Poison Attacks and Adversarial Prompts Against an Informed University Virtual Assistant
Ivan A. Fernandez, Subash Neupane, Sudip Mittal, Shahram Rahimi
TL;DR
The paper investigates security vulnerabilities in retrieval-augmented generation (RAG) chatbots, focusing on data-poison attacks and adversarial prompts. Using a red-team approach, it targets Mississippi State University's BarkPlug v.2 by injecting poisoned documents into external data and crafting adversarial prefixes to trigger biased, unfaithful outputs. Evaluation via BertScore demonstrates output degradation under attack, underscoring fragility in RAG pipelines.
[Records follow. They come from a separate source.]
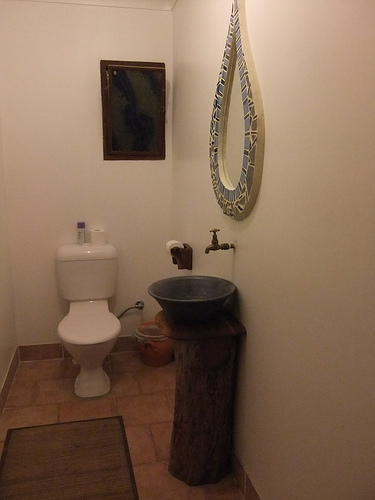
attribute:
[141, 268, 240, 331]
sink — elevated, gray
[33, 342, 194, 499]
floor — orange, tiled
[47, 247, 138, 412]
toilet — white, clean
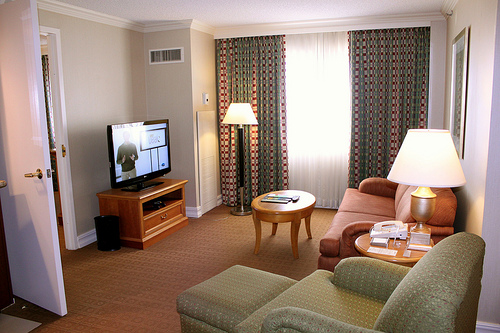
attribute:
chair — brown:
[231, 230, 486, 332]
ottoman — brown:
[177, 262, 299, 326]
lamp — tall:
[206, 76, 263, 240]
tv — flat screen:
[102, 117, 171, 192]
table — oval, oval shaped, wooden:
[249, 187, 317, 257]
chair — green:
[172, 230, 487, 330]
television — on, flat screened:
[107, 119, 174, 192]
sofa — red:
[318, 172, 458, 272]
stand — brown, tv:
[94, 155, 194, 257]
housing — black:
[104, 118, 173, 189]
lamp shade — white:
[386, 126, 466, 187]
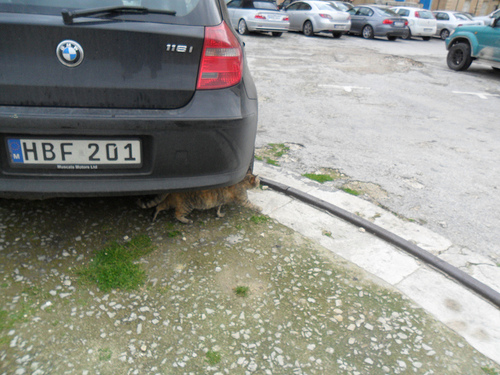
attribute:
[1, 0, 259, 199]
car — black, bmw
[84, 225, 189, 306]
grass — patchy, green, gree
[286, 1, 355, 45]
car — silver, parked, gra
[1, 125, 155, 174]
license plate — white, blue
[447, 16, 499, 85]
car — turquoise, blue, parked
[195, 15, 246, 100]
brake light — red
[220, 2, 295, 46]
vehicle — black, small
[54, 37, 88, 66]
logo — bmw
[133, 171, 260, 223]
cat — walking, orange, gray, walkig, gold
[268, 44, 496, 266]
street — quiet, rocky, bad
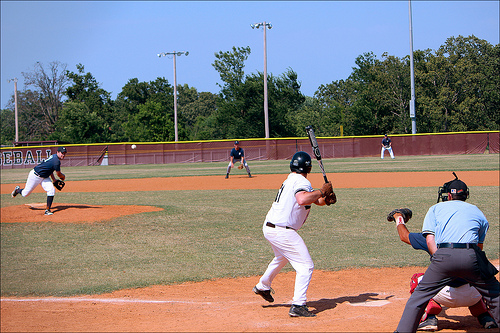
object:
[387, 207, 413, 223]
mitt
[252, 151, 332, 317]
batter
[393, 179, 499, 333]
umpire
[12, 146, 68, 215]
player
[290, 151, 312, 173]
helmet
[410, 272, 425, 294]
kneepad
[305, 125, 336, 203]
bat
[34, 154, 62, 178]
shirt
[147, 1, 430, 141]
light pole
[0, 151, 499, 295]
grass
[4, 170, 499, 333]
sand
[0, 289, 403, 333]
line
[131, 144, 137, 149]
ball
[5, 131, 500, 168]
fence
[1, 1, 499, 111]
sky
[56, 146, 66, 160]
hat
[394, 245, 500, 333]
pant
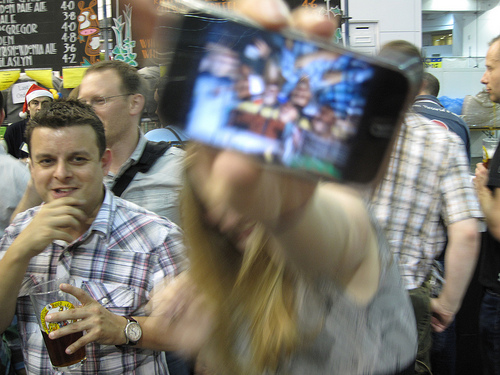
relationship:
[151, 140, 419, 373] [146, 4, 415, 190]
girl holds up phone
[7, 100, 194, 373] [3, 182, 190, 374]
guy in plaid shirt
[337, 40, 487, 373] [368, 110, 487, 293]
guy in plaid shirt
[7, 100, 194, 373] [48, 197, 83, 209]
guy touching chin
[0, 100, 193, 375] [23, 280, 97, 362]
guy holding glass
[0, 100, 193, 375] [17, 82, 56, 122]
guy wearing hat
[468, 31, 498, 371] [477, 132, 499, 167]
guy holding glass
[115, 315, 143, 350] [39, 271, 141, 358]
watch on hand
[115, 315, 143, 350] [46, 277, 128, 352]
watch on hand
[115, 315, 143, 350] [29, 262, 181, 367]
watch on hand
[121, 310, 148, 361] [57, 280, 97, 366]
watch on hand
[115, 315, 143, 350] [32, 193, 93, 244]
watch on hand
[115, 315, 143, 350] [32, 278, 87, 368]
watch on hand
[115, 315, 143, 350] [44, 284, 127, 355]
watch on hand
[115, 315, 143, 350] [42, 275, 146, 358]
watch on hand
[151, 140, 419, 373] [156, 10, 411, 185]
girl holding up cell phone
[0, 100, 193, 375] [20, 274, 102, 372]
guy holding glass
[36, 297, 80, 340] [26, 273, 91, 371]
decal on glass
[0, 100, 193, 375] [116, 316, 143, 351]
guy wearing watch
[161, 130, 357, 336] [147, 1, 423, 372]
hair on a person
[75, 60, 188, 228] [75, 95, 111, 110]
man wearing eyeglasses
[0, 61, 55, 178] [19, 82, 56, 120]
man wearing hat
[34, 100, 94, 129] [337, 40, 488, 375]
hair on guy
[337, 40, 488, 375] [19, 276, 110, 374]
guy holding glass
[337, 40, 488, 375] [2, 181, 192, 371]
guy wearing shirt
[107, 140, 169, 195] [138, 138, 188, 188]
strap on shoulder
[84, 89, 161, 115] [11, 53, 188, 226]
glasses on a person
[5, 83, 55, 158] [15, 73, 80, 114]
man wearing a hat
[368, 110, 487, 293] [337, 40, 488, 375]
plaid shirt on a guy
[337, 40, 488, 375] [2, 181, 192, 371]
guy wearing a shirt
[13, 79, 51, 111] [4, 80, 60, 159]
hat on man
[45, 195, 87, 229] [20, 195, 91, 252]
chin on hand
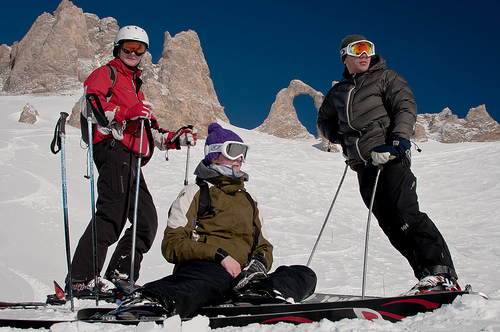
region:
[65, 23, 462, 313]
three skiers in the snow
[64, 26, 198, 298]
skier wearing a red jacket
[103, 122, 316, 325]
skier wearing a purple hat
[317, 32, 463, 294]
skier wearing a black jacket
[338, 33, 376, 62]
white googles on the man in black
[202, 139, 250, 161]
white goggles on the person in the purple hat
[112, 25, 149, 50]
white helmet on the skier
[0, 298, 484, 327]
skies in the snow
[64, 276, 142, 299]
black boots on the person in the red coat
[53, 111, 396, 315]
ski poles in the snow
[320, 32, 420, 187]
man wearing grey jacket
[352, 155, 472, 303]
long black pants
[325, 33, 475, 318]
man wearing black pants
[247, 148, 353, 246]
white snow on the ground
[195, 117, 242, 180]
person wearing purple hat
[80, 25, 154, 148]
person wearing a white helmet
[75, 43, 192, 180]
red snow jacket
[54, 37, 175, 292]
person wearing red jacket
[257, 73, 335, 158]
stone archway in the snow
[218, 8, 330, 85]
clear blue cloudless sky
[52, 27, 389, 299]
people skiing on the snow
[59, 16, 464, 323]
people skiing on a mountain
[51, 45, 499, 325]
people holding ski poles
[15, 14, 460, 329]
two people standing on the snow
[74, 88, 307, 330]
a person sitting on the snow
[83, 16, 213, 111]
a person wearing a helmet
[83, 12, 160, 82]
a person wearing a white helmet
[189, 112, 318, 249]
a person wearing a purple hat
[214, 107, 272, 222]
a person wearing a purple beanie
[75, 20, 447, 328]
skiers wearing jackets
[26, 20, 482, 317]
Guys are snow skiing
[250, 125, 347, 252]
Ground is snow covered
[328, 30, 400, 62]
The man is wearing safety goggles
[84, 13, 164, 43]
The man is wearing a safety helmet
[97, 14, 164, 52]
The safety helmet is white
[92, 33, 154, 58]
The man is wearing safety goggles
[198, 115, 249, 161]
The man is wearing a toboggan hat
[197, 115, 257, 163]
The toboggan hat is purple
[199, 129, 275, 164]
The man is wearing white goggles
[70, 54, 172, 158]
The man is wearing a red jacket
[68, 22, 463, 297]
Three people on snow skis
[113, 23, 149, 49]
Woman wearing a white helmet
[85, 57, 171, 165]
Red, white and black ski jacket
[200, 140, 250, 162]
White snow goggles worn by the woman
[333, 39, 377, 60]
Man wearing snow goggles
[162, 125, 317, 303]
Woman sitting in the snow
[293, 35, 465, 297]
Man standing on snow skis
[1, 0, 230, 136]
Rock formation in back of the skiers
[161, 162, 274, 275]
Brown and white ski jacket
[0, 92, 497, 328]
Snow covering the mountain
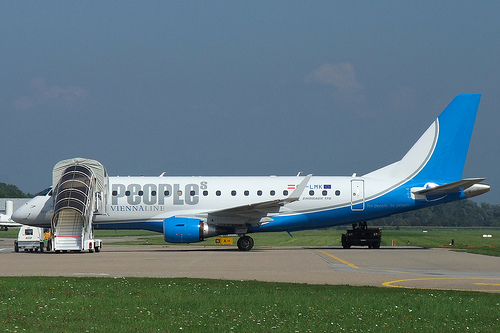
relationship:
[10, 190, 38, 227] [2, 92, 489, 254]
nose of airplane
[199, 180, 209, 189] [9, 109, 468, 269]
big s on airplane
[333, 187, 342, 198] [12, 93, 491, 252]
last window on aircraft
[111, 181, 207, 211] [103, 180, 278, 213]
peoples viennaline on side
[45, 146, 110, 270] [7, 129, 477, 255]
staircase attached to plane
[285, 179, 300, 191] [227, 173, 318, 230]
flag above wings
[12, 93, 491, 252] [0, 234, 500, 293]
aircraft parked on ground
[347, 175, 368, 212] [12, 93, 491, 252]
door on aircraft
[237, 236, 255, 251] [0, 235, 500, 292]
gear on ground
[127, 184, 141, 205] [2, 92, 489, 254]
e on airplane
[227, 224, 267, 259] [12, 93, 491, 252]
gear underneath aircraft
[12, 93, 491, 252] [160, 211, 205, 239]
aircraft has engine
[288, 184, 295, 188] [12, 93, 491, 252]
flag painted on aircraft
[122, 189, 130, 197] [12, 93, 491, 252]
window on aircraft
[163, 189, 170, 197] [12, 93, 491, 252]
window on aircraft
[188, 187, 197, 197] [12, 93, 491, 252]
window on aircraft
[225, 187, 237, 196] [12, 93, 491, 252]
window on aircraft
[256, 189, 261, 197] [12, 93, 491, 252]
window on aircraft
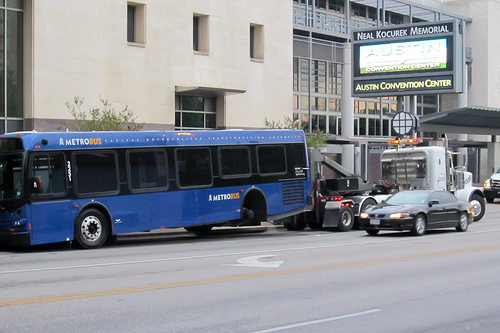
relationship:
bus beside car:
[4, 124, 319, 254] [359, 183, 472, 239]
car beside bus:
[359, 183, 472, 239] [4, 124, 319, 254]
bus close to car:
[4, 124, 319, 254] [359, 183, 472, 239]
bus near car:
[4, 124, 319, 254] [359, 183, 472, 239]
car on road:
[359, 183, 472, 239] [5, 191, 494, 332]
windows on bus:
[67, 146, 280, 196] [4, 124, 319, 254]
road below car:
[5, 191, 494, 332] [359, 183, 472, 239]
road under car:
[5, 191, 494, 332] [359, 183, 472, 239]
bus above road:
[4, 124, 319, 254] [5, 191, 494, 332]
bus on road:
[4, 124, 319, 254] [5, 191, 494, 332]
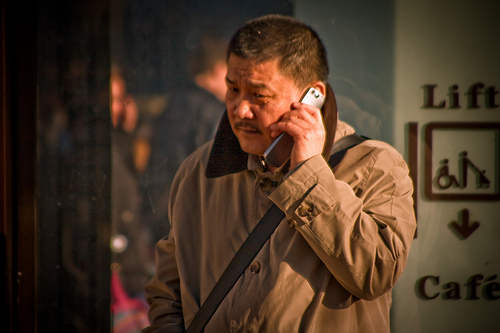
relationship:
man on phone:
[146, 15, 420, 331] [265, 86, 326, 169]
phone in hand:
[265, 86, 326, 169] [270, 102, 327, 169]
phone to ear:
[265, 86, 326, 169] [312, 80, 324, 94]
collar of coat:
[203, 110, 247, 180] [144, 84, 417, 332]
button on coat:
[249, 259, 261, 275] [144, 84, 417, 332]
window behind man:
[37, 2, 393, 332] [146, 15, 420, 331]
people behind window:
[110, 37, 227, 332] [37, 2, 393, 332]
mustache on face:
[231, 122, 261, 133] [224, 56, 301, 157]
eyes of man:
[227, 82, 271, 101] [146, 15, 420, 331]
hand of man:
[270, 102, 327, 169] [146, 15, 420, 331]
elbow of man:
[341, 224, 403, 302] [146, 15, 420, 331]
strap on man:
[189, 132, 363, 330] [146, 15, 420, 331]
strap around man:
[189, 132, 363, 330] [146, 15, 420, 331]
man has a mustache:
[146, 15, 420, 331] [231, 122, 261, 133]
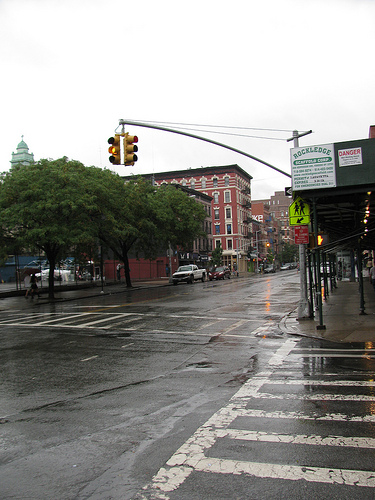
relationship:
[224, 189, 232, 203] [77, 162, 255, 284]
frame on building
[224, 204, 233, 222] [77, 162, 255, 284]
frame on building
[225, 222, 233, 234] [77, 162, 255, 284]
frame on building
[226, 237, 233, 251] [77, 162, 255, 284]
frame on building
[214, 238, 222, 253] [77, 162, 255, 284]
frame on building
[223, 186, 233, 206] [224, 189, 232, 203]
frame around frame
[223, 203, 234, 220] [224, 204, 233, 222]
frame around frame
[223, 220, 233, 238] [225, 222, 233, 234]
frame around frame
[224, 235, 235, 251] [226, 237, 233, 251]
frame around frame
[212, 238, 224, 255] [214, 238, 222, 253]
frame around frame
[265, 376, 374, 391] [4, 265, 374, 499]
line on street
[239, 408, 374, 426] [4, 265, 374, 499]
line on street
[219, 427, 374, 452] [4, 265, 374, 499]
line on street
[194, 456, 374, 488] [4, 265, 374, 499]
line on street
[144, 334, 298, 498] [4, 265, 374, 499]
line on street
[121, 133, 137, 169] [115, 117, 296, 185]
traffic light fixed to post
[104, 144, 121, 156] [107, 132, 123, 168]
light in street light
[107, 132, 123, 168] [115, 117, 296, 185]
traffic light fixed to post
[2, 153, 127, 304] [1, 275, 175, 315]
tree on sidewalk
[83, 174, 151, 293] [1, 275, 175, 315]
tree on sidewalk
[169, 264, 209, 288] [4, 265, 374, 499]
truck at side of street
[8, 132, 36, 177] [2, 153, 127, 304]
tower behind tree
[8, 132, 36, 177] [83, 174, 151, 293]
tower behind tree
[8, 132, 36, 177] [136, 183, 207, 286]
tower behind tree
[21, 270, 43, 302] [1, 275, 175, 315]
couple are on sidewalk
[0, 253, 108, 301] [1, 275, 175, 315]
fence next to sidewalk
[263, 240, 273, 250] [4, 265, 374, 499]
light reflected in street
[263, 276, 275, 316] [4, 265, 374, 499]
reflection in street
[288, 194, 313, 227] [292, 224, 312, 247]
sign on top of traffic sign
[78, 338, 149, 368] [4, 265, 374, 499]
lines are on street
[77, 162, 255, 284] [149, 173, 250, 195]
building has decoration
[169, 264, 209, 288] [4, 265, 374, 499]
truck on side of street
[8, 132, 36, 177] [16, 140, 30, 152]
tower has dome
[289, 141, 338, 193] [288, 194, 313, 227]
sign on top of sign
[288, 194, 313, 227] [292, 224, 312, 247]
sign on top of sign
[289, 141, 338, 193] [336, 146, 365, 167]
sign next to sign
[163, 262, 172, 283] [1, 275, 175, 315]
person on sidewalk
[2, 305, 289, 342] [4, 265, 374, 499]
crosswalk on street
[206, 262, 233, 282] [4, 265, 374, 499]
car on side of street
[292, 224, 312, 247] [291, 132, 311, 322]
traffic sign on pole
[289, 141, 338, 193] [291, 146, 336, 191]
sign has lettering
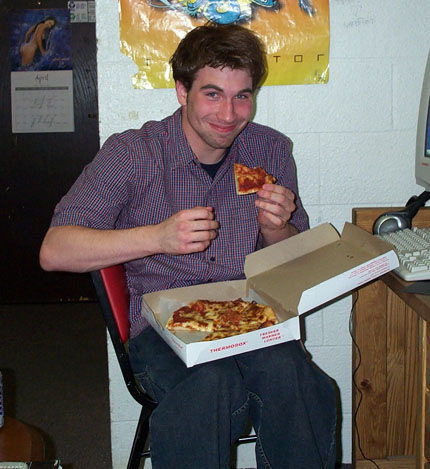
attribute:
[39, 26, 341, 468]
man — smiling, white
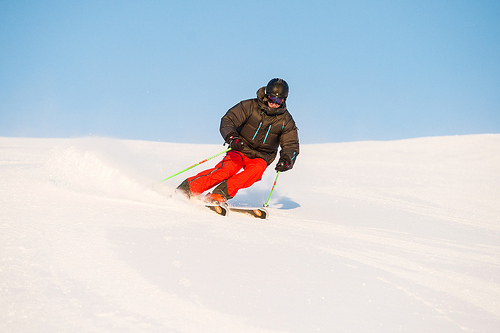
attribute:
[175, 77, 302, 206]
man — skiing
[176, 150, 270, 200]
pants — red, orange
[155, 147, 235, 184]
pole — green, yellow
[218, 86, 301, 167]
jacket — puffy, black, brown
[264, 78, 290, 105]
helmet — black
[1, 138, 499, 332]
snow — white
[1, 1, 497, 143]
sky — blue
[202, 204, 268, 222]
skis — black, blue, kicking, long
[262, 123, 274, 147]
zipper — blue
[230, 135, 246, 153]
glove — black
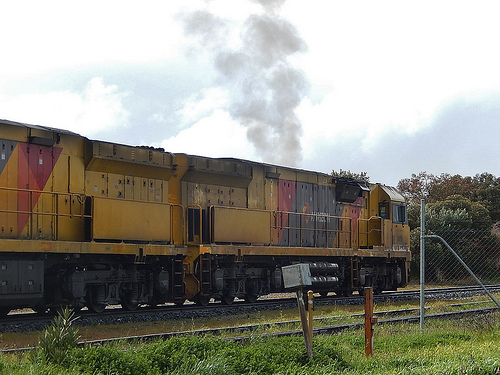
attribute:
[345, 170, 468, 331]
fence — chain link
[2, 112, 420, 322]
train — yellow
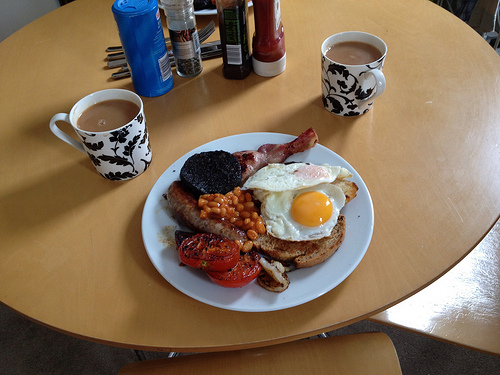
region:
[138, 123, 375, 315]
Plate of food sitting on table.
The work highlights practical threats to campus information systems and proposes defensive directions, including retrieval refinements and stricter data governance, while pointing to future work on more sophisticated poison methods and black-box adversarial prompts, with potential extensions to data-driven digital twins.
Abstract
Recent research has shown that large language models (LLMs) are particularly vulnerable to adversarial attacks. Since the release of ChatGPT, various industries are adopting LLM-based chatbots and virtual assistants in their data workflows. The rapid development pace of AI-based systems is being driven by the potential of Generative AI (GenAI) to assist humans in decision making. The immense optimism behind GenAI often overshadows the adversarial risks associated with these technologies. A threat actor can use security gaps, poor safeguards, and limited data governance to carry out attacks that grant unauthorized access to the system and its data. As a proof-of-concept, we assess the performance of BarkPlug, the Mississippi State University chatbot, against data poison attacks from a red team perspective.